Jews have settled in North Africa since 6th century BC and a Jewish community existed in the Roman province of Africa, which is modern Tunisia. Ifriqia was the name chosen for what we know today as Tunisia. The acceptance by the Berbers of Judaism as a religion, and its embrace by a number of tribes, may have occurred over time. French historian, Eugène Albertini dates the judaization of certain Berber tribes and their expansion from Tripolitania to the Saharan oases, to the end of the 1st century. Marcel Simon for his part, sees the first point of contact between the western Berbers and Judaism in the great Jewish Rebellion of 66-70. Historians believe, based on the writings of Ibn Khaldoun and other evidences, that some or all of the ancient Judaized Berber tribes later adopted Christianity and afterwards Islam, and it is not clear if they are a part of the ancestry of contemporary Berber-speaking Jews.
Islamic period
Besides old settlements of Jews in the Atlas mountains and the interior Berber lands of Morocco, strong periodic persecutions by the Almohades most probably augmented the Jewish presence there. This hypothesis is reinforced by the pogroms which happened in Fes, Meknes and Taza in the late 15th century and which would have brought another wave of Jews, including amongst them Spanish Jewish-descended families such as the Peretz, and this wave would have even reach the Sahara with Figuig and Errachidia. Some claim the female Berber military leader, Dihya, was a Berber Jew, though she is remembered in the oral tradition of some North-African communities as oppressive leader for the Jews, and other sources claim her to be Christian. She is said to have aroused the Berbers in the Aures in the eastern spurs of the Atlas Mountains in modern-day Algeria to a last, although fruitless, resistance to the Arab general Hasan ibn Nu'man.

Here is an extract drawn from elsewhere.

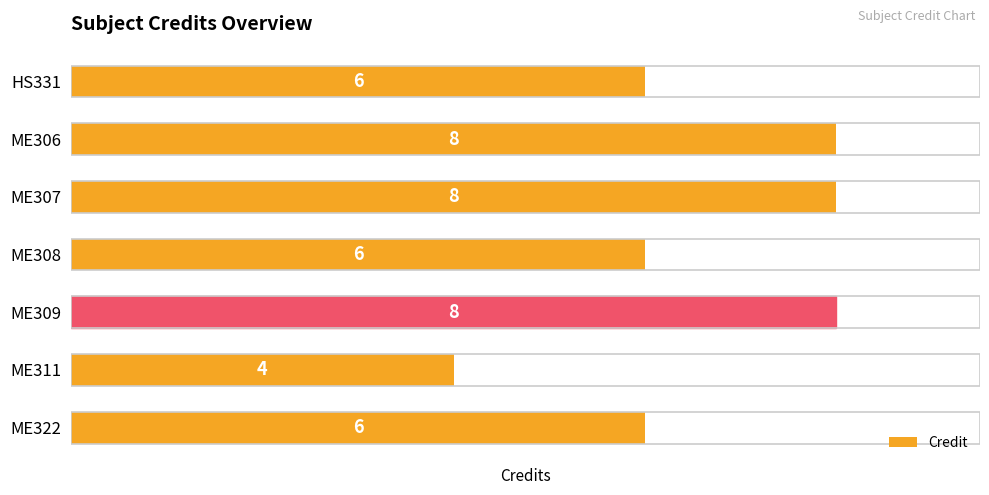

Reading bottom to top, what are all the values shown in this chart?

6	4	8	6	8	8	6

After the Arab–Israeli War
Following the 1948 Arab–Israeli War, the tensions between the Jewish and Muslim communities increased. Jews in the Maghreb were compelled to leave due to these increased tensions. Today, the indigenous Berber Jewish community no longer exists in Morocco. The Moroccan Jewish population rests at about 8,000 persons with most residing in Casablanca, some of whom might still be Berber speakers.
Origin
In the past, it would have been very difficult to decide whether these Jewish Berber clans were originally of Israelite descent and had become assimilated with the Berbers in language and some cultural habits or whether they were indigenous Berbers who in the course of centuries had become Jewish through conversion by Jewish settlers. The second theory was developed mainly in the first half of the 20th century, as part of the quest of French colonial authorities to discover and emphasize pre-Islamic customs among the Berber-Muslim population since such customs and ways of life were believed to be more amenable and assimilable to French rule, legitimizing the policy that the Berbers would be governed by their own "customary" law rather than Islamic law. Consequently, the main proponents of this theory were scholars such as Nahum Slouschz who worked closely with French authorities. Other scholars such as André Goldenberg and Simon Lévy also favoured it. Franz Boas wrote in 1923 that a comparison of the Jews of North Africa with those of Western Europe and those of Russia "shows very clearly that in every single instance we have a marked assimilation between the Jews and the people among whom they live" and that "the Jews of North Africa are, in essential traits, North Africans". Haim Hirshberg, a major historian of North-African Jewry, questioned the theory of massive Judaization of the Berbers in an article named "The Problem of the Judaized Berbers". One of the points that Hirshberg raised in his article was that Ibn Khaldoun, the source of the Judaized Berbers theory, wrote only that few tribes "might" have been Judaized in ancient times and stated that in the Roman period the same tribes were Christianized. The theory of a massive Judaization of the Berber population was further dismissed by a recent study on the mtDNA. The study carried out by Behar et al. that analysed small samples of North African Jews ; Morocco ; Tunisia ) indicates that Jews from North Africa lack typically North African Hg M1 and U6 mtDNAs. Hence, according to the authors, the lack of U6 and M1 haplogroups among the North Africans renders the possibility of significant admixture, as between the local Arab and Berber populations with Jews, unlikely. The genetic evidence shows them to be distinct from Berber populations, but more similar to Ashkenazi Jewish populations.